### Exercise
Let the output be exactly the lines from the one containing "Para poder renovar" through the end of the records below, both included.

BEGIN Available data

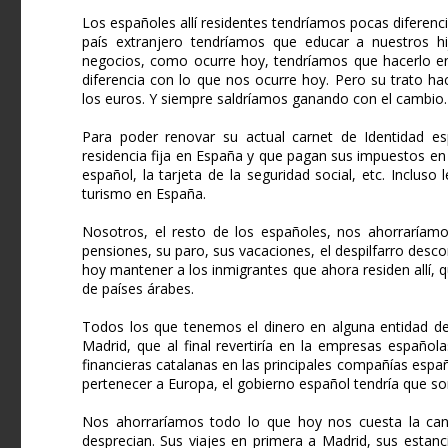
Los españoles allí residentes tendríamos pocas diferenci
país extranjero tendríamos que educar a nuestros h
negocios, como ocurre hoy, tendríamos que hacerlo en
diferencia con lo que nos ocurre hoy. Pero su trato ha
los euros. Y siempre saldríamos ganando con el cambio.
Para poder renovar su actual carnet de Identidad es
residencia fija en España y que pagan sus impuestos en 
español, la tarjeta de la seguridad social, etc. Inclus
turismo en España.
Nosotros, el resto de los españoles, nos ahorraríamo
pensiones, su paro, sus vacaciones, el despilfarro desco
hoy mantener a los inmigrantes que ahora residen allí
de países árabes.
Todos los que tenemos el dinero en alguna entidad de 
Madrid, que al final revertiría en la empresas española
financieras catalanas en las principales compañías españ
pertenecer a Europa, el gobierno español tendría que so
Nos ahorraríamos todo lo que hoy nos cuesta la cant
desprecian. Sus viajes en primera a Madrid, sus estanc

END Available data

### Response for this exercise
Para poder renovar su actual carnet de Identidad es
residencia fija en España y que pagan sus impuestos en 
español, la tarjeta de la seguridad social, etc. Inclus
turismo en España.
Nosotros, el resto de los españoles, nos ahorraríamo
pensiones, su paro, sus vacaciones, el despilfarro desco
hoy mantener a los inmigrantes que ahora residen allí
de países árabes.
Todos los que tenemos el dinero en alguna entidad de 
Madrid, que al final revertiría en la empresas española
financieras catalanas en las principales compañías españ
pertenecer a Europa, el gobierno español tendría que so
Nos ahorraríamos todo lo que hoy nos cuesta la cant
desprecian. Sus viajes en primera a Madrid, sus estanc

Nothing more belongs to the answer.